A verdade é que a União Europeia não tem alternativa senão armar-se até aos dentes para ocupar o espaço deixado vago pelos Estados Unidos. A ameaça russa está à porta e não permite hesitações. Ainda assim, esta radical alteração de rumo é demasiado importante e tem efeitos tão profundos e duradouros que exige reflexão e vigilância. É uma ótima notícia que os líderes europeus tenham finalmente perdido a boleia dos Estados Unidos – devemos às várias administrações americanas um genuíno agradecimento por nos terem defendido ao longo de mais de sete décadas.

Venderam-nos armas, o que os beneficiou, e também nos arrastaram para guerras evitáveis, é verdade – mas quem vai no lugar do passageiro tem pouca margem para decidir o caminho e a troca foi-nos favorável. Mas as regras do jogo mudaram com a chegada de Trump: acabaram-se as boleias e UE tem de sujar as mãos. É aqui que convém adotar alguma prudência. Nós, europeus, temos maus fígados e, por vezes, difíceis relações de vizinhança. Somos parceiros, sócios e partilhamos princípios, problemas e uma história comum. É precisamente esta história partilhada que exige cautela e diálogo.

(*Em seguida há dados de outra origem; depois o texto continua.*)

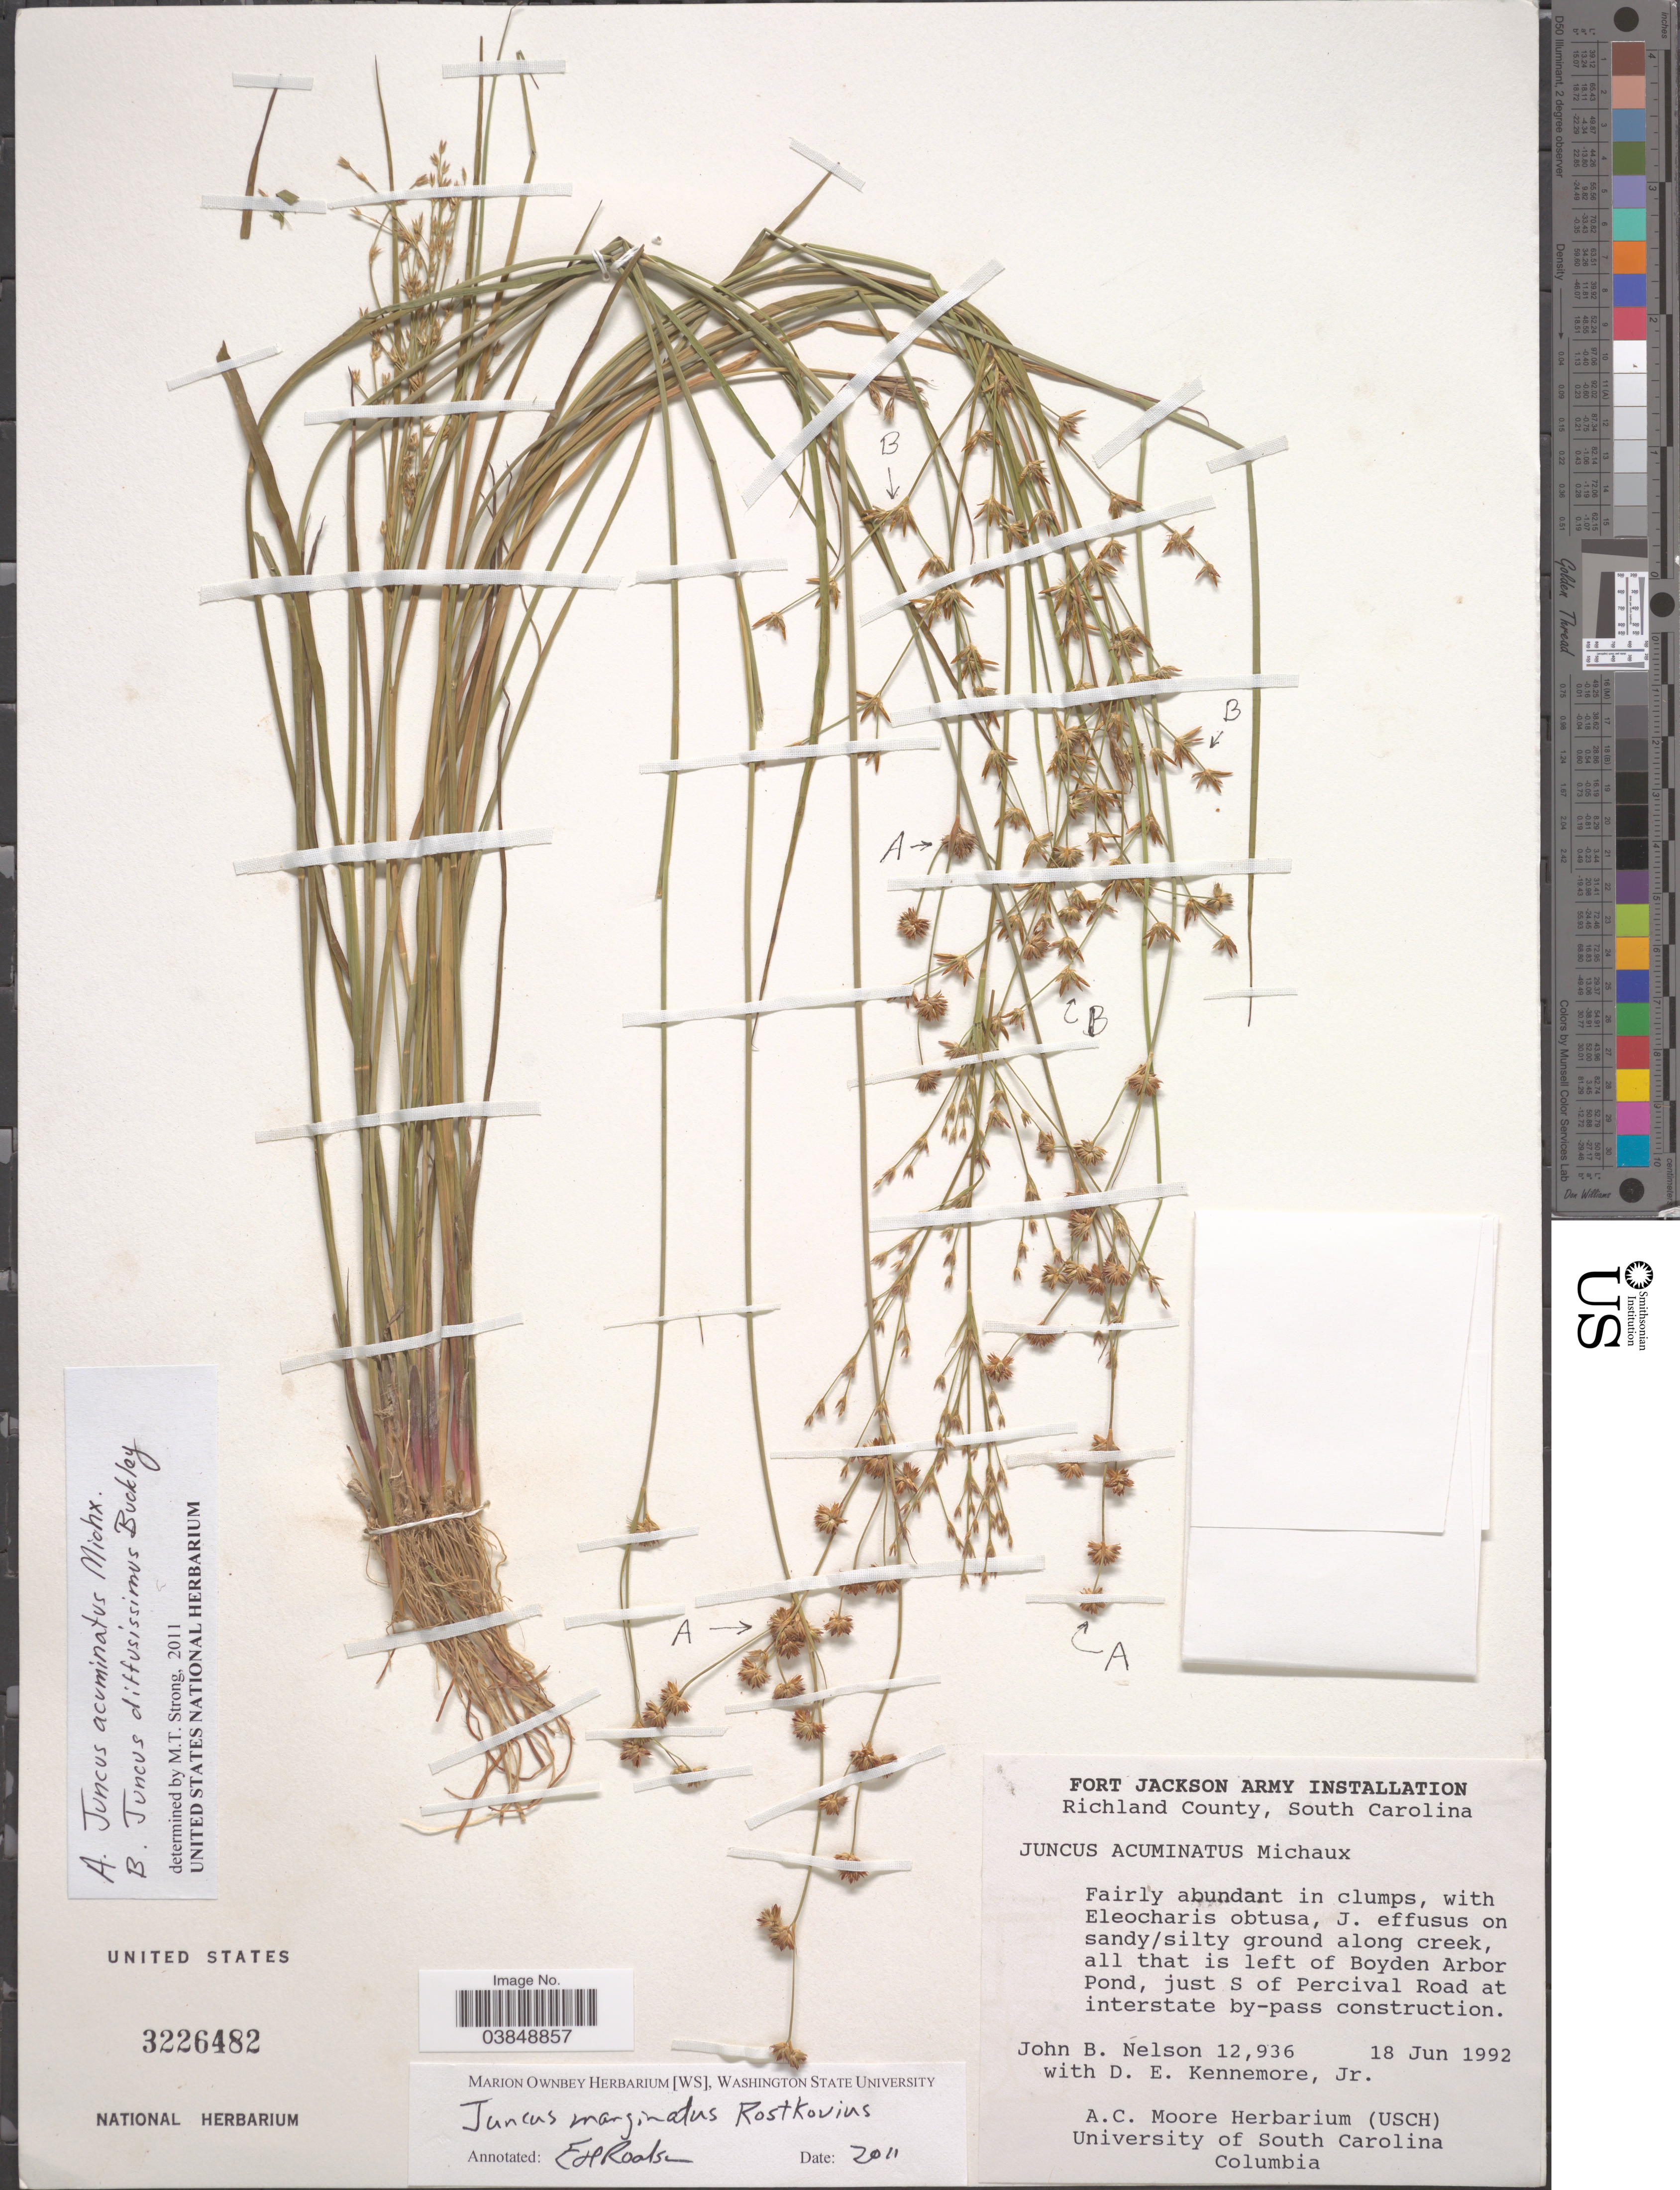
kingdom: Plantae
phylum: Tracheophyta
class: Liliopsida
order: Poales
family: Juncaceae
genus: Juncus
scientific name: Juncus acuminatus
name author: Michx.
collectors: J. B. Nelson & D. Kennemore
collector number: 12936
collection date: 1992-06-18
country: United States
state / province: South Carolina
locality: Richland County. Along creek, all that is left of Boyden Arbor Pond, just S of Percival Road at interstate by-pass construction.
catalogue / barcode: US 3226482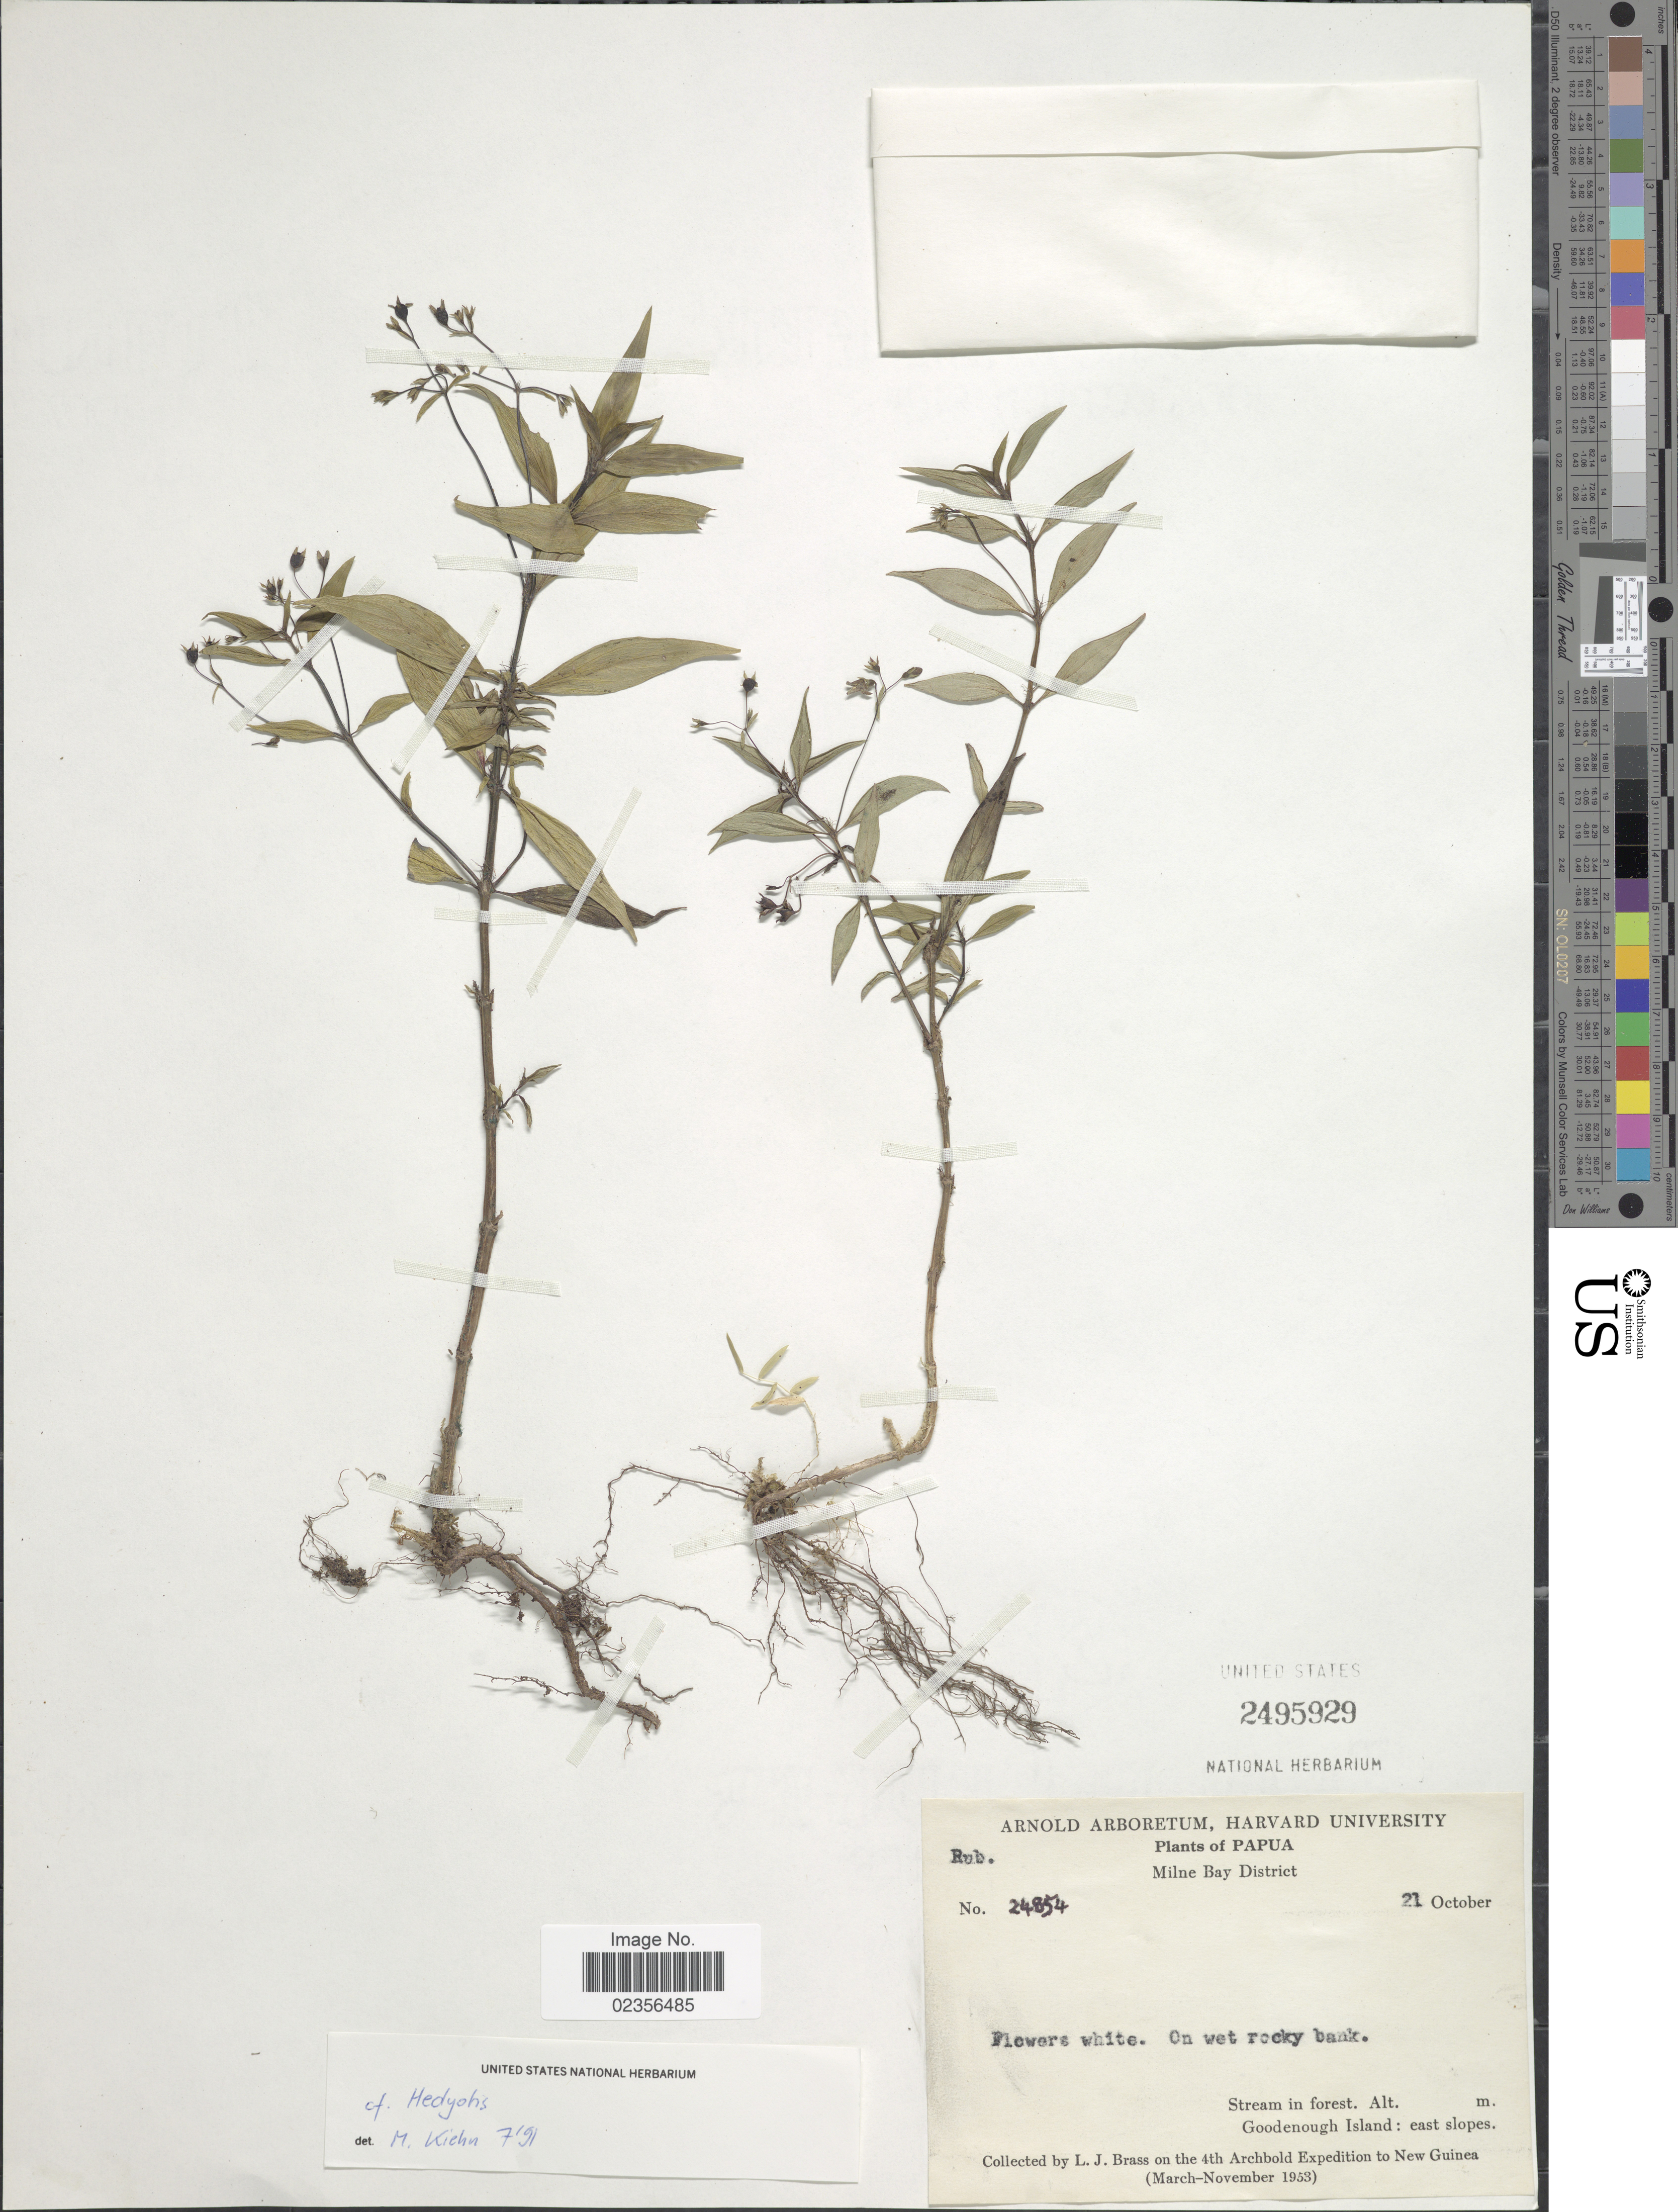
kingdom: Plantae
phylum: Tracheophyta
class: Magnoliopsida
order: Gentianales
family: Rubiaceae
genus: Hedyotis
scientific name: Hedyotis sp.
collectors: L. J. Brass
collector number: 24854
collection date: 1953-10-21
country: Papua New Guinea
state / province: Milne Bay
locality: Papua. New Guinea. Goodenough Island: east slopes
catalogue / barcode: US 2495929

O desarmamento europeu não se ficou a dever a uma pulsão irreprimível dos europeus para o pacifismo – explica-se pela nossa tentação fratricida confirmada pelas duas grandes guerras. Agora que voltaremos a ter armas, é importante compreendermos os riscos desta escolha inevitável. Como a UE não tem, infelizmente, defesa própria, caberá a cada país gerir o seu arsenal. Num momento em que a extrema-direita cresce pela Europa fora, como no passado já aconteceu com a extrema-esquerda, este poder de fogo, destinado a proteger o continente, germina dentro si o maldito ovo da serpente. O risco hoje é longínquo, mas convém que não seja ignorado como foi a ameaça russa.